There is such a flood of bad advice here, I have no idea why, this question is not complicated rocket science, but rather beginner level programming.
You check that there is an argument in argv[0], but formally there will always be at least one argument passed to main. The check against argc > 0 is to be regarded as defensive programming, but extra error checks are never bad.
You need to check against buffer overflows before copying the contents of an unknown buffer.
#include <string.h>
#include <stdlib.h>
int main(int argc, char* argv[])
{
if(argc == 0)
{
// unexpected error
}
size_t len = strlen(argv[0]);
char* str = malloc(len * sizeof(char) + 1);
if(str == NULL)
{
// no memory, error
}
strcpy(str, argv[0], len);
...
free(str);
}
And that's it.
strdup is bad advice because it isn't C standard and therefore not portable. It is also a completely superfluous function.

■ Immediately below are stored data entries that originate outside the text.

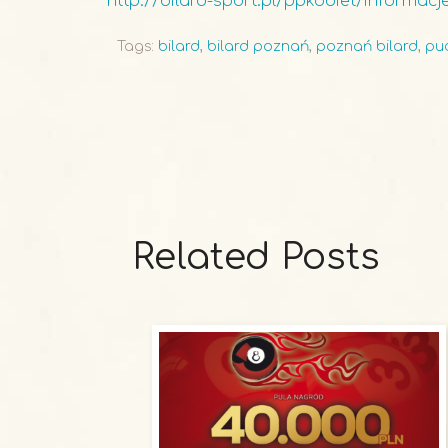
http://bilard-sport.pl/ppkobiet/informac
Tags:
bilard
,
bilard poznań
,
poznań bilard
,
puc
Related Posts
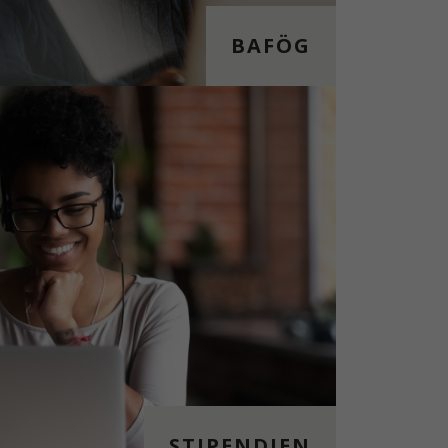
BAFÖG
STIPENDIEN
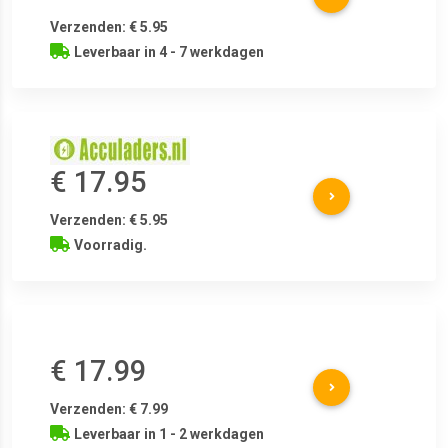
Verzenden: € 5.95
Leverbaar in 4 - 7 werkdagen
€ 17.95
Verzenden: € 5.95
Voorradig.
€ 17.99
Verzenden: € 7.99
Leverbaar in 1 - 2 werkdagen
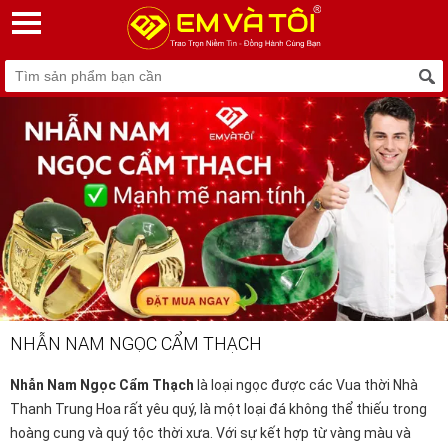
NHẪN NAM NGỌC CẨM THẠCH
Nhẫn Nam Ngọc Cẩm Thạch
là loại ngọc được các Vua thời Nhà
Thanh Trung Hoa rất yêu quý, là một loại đá không thể thiếu trong
hoàng cung và quý tộc thời xưa. Với sự kết hợp từ vàng màu và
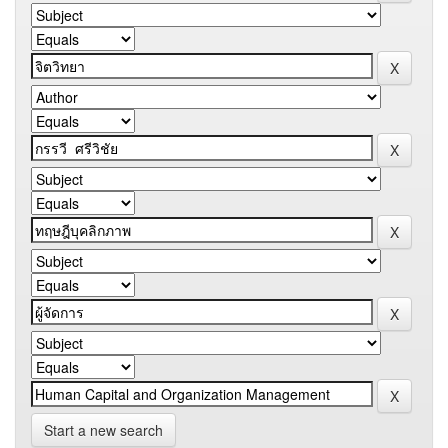
Start a new search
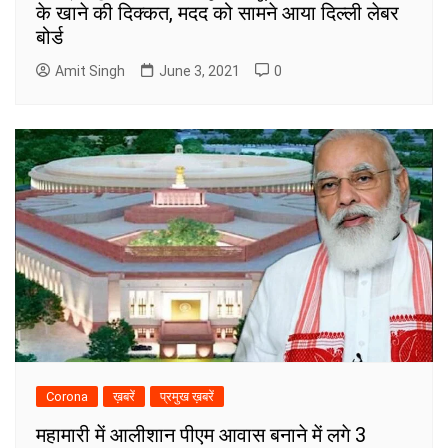
के खाने की दिक्कत, मदद को सामने आया दिल्ली लेबर
बोर्ड
Amit Singh
June 3, 2021
0
Corona
ख़बरें
प्रमुख ख़बरें
महामारी में आलीशान पीएम आवास बनाने में लगे 3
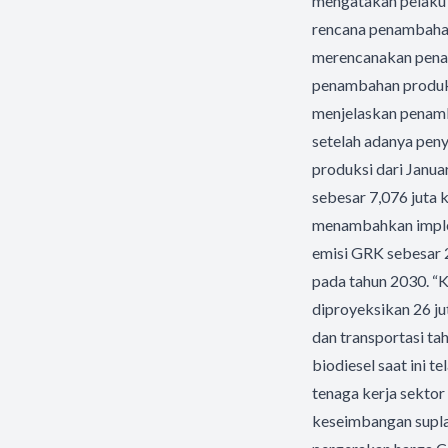
mengatakan pelaku u
rencana penambahan 
merencanakan pena
penambahan produks
menjelaskan penamb
setelah adanya pen
produksi dari Janua
sebesar 7,076 juta 
menambahkan imple
emisi GRK sebesar 
pada tahun 2030. “K
diproyeksikan 26 ju
dan transportasi t
biodiesel saat ini t
tenaga kerja sektor
keseimbangan suplai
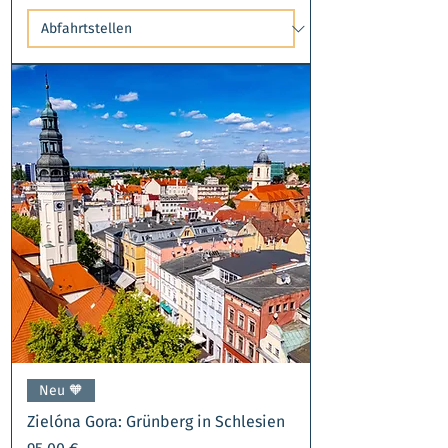
Neu 🧡
Zielóna Gora: Grünberg in Schlesien
Preis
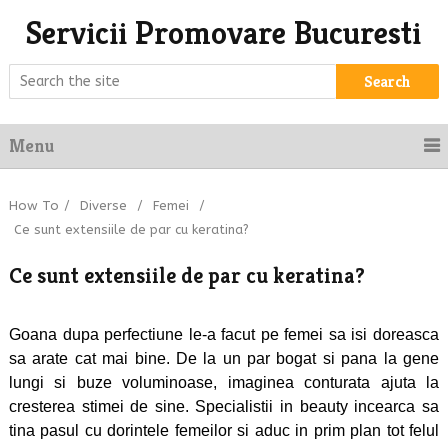
Servicii Promovare Bucuresti
Search
Menu
How To
/
Diverse
/
Femei
/
Ce sunt extensiile de par cu keratina?
Ce sunt extensiile de par cu keratina?
Goana dupa perfectiune le-a facut pe femei sa isi doreasca
sa arate cat mai bine. De la un par bogat si pana la gene
lungi si buze voluminoase, imaginea conturata ajuta la
cresterea stimei de sine. Specialistii in beauty incearca sa
tina pasul cu dorintele femeilor si aduc in prim plan tot felul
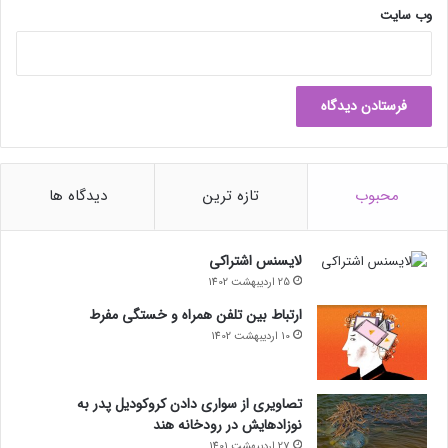
وب‌ سایت
محبوب
تازه ترین
دیدگاه ها
لایسنس اشتراکی
25 اردیبهشت 1402
ارتباط بین تلفن همراه و خستگی مفرط
10 اردیبهشت 1402
تصاویری از سواری دادن کروکودیل پدر به
نوزادهایش در رودخانه هند
27 اردیبهشت 1401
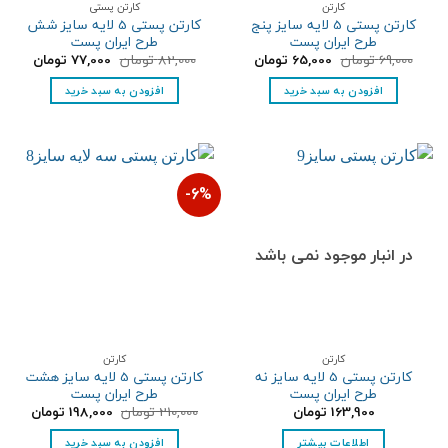
کارتن
کارتن پستی
کارتن پستی 5 لایه سایز پنج
کارتن پستی 5 لایه سایز شش
طرح ایران پست
طرح ایران پست
قیمت
قیمت
قیمت
قیمت
69,000
تومان
65,000
تومان
82,000
تومان
77,000
تومان
اصلی:
فعلی:
اصلی:
فعلی:
69,000 تومان
65,000 تومان.
82,000 تومان
77,000 تومان.
افزودن به سبد خرید
افزودن به سبد خرید
بود.
بود.
6%-
در انبار موجود نمی باشد
کارتن
کارتن
کارتن پستی 5 لایه سایز نه
کارتن پستی 5 لایه سایز هشت
طرح ایران پست
طرح ایران پست
قیمت
قیمت
163,900
تومان
210,000
تومان
198,000
تومان
اصلی:
فعلی:
210,000 تومان
198,000 توما
اطلاعات بیشتر
افزودن به سبد خرید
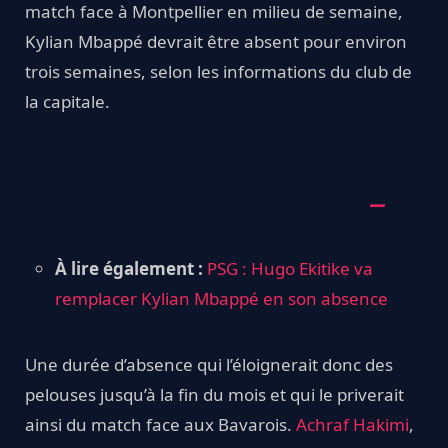
match face à Montpellier en milieu de semaine,
Kylian Mbappé devrait être absent pour environ
trois semaines, selon les informations du club de
la capitale.
À lire également :
PSG : Hugo Ekitike va
remplacer Kylian Mbappé en son absence
Une durée d’absence qui l’éloignerait donc des
pelouses jusqu’à la fin du mois et qui le priverait
ainsi du match face aux Bavarois.
Achraf Hakimi
,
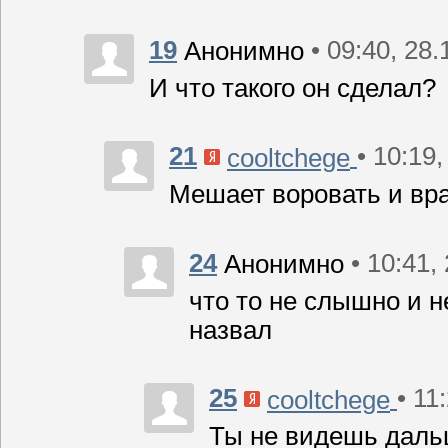
19
• 09:40, 28
Анонимно
И что такого он сделал?
21
• 10:19
cooltchege
Мешает воровать и вр
24
• 10:41,
Анонимно
что то не слышно и не
назвал
25
• 11
cooltchege
Ты не видешь дальш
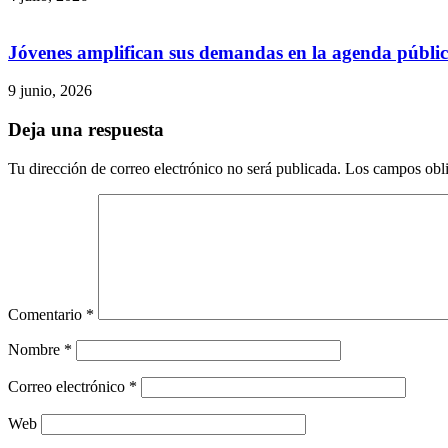
Jóvenes amplifican sus demandas en la agenda públi
9 junio, 2026
Deja una respuesta
Tu dirección de correo electrónico no será publicada.
Los campos obli
Comentario
*
Nombre
*
Correo electrónico
*
Web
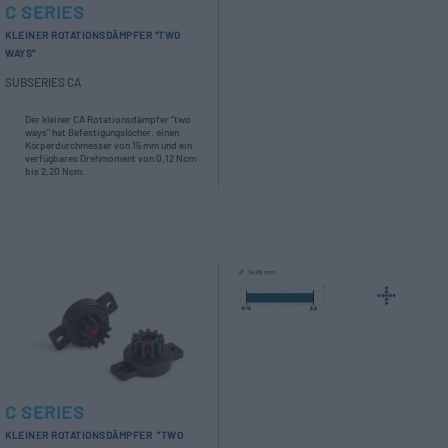
C SERIES
KLEINER ROTATIONSDÄMPFER "TWO
WAYS"
SUBSERIES CA
Der kleiner CA Rotationsdämpfer "two
ways"
hat Befestigungslöcher, einen
Körperdurchmesser von 15 mm und ein
verfügbares Drehmoment von 0,12 Ncm
bis 2,20 Ncm.
C SERIES
KLEINER ROTATIONSDÄMPFER "TWO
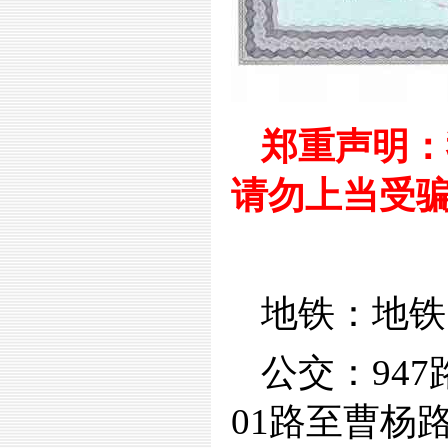
郑重声明：
请勿上当受
地铁：地铁
公交：947
01路至曹杨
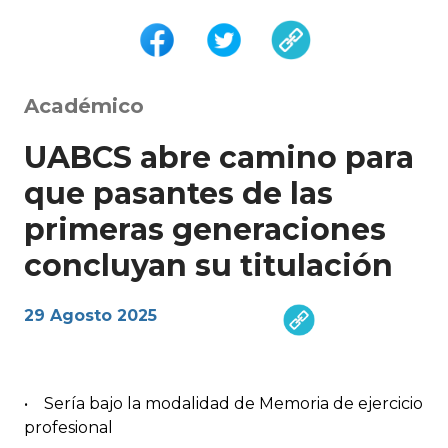
Académico
UABCS abre camino para
que pasantes de las
primeras generaciones
concluyan su titulación
29 Agosto 2025
• Sería bajo la modalidad de Memoria de ejercicio
profesional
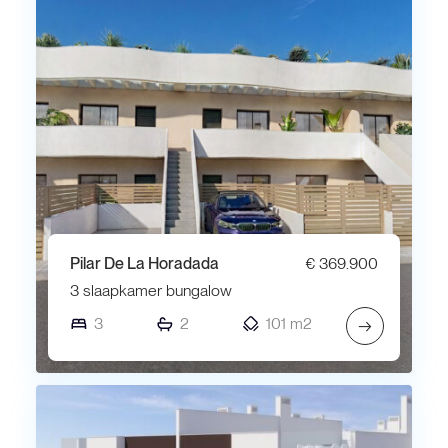
Pilar De La Horadada
€ 369.900
3 slaapkamer bungalow
3
2
101 m2
→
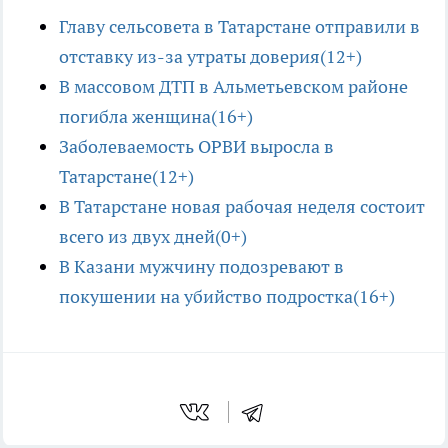
Главу сельсовета в Татарстане отправили в
отставку из-за утраты доверия(12+)
В массовом ДТП в Альметьевском районе
погибла женщина(16+)
Заболеваемость ОРВИ выросла в
Татарстане(12+)
В Татарстане новая рабочая неделя состоит
всего из двух дней(0+)
В Казани мужчину подозревают в
покушении на убийство подростка(16+)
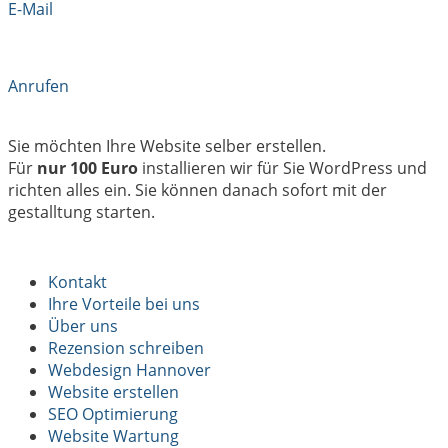
E-Mail
Anrufen
Sie möchten Ihre Website selber erstellen.
Für
nur 100 Euro
installieren wir für Sie WordPress und
richten alles ein. Sie können danach sofort mit der
gestalltung starten.
Kontakt
Ihre Vorteile bei uns
Über uns
Rezension schreiben
Webdesign Hannover
Website erstellen
SEO Optimierung
Website Wartung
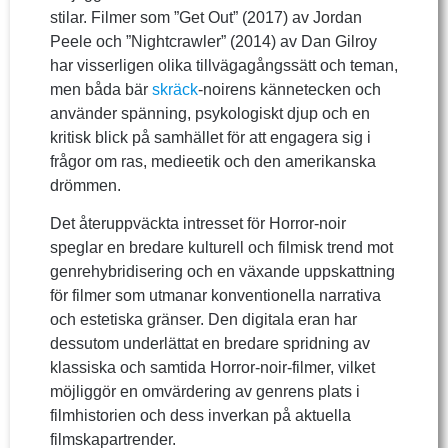
stilar. Filmer som ”Get Out” (2017) av Jordan
Peele och ”Nightcrawler” (2014) av Dan Gilroy
har visserligen olika tillvägagångssätt och teman,
men båda bär
skräck
-noirens kännetecken och
använder spänning, psykologiskt djup och en
kritisk blick på samhället för att engagera sig i
frågor om ras, medieetik och den amerikanska
drömmen.
Det återuppväckta intresset för Horror-noir
speglar en bredare kulturell och filmisk trend mot
genrehybridisering och en växande uppskattning
för filmer som utmanar konventionella narrativa
och estetiska gränser. Den digitala eran har
dessutom underlättat en bredare spridning av
klassiska och samtida Horror-noir-filmer, vilket
möjliggör en omvärdering av genrens plats i
filmhistorien och dess inverkan på aktuella
filmskapartrender.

strncpy is bad advice, it was never intended as a secure version of strcpy. It is an old legacy function for handling records in dinosaur unix systems. It is much more dangerous than strcpy because it is easy to forget the null termination. There is never a reason to use strncpy in a modern C program. For some reason unknown, there is a lot of programmers who have been brainwashed into using strncpy as a guard against buffer overflows. Don't do this, the correct way is to ensure that the buffer is large enough before using strcpy/memcpy.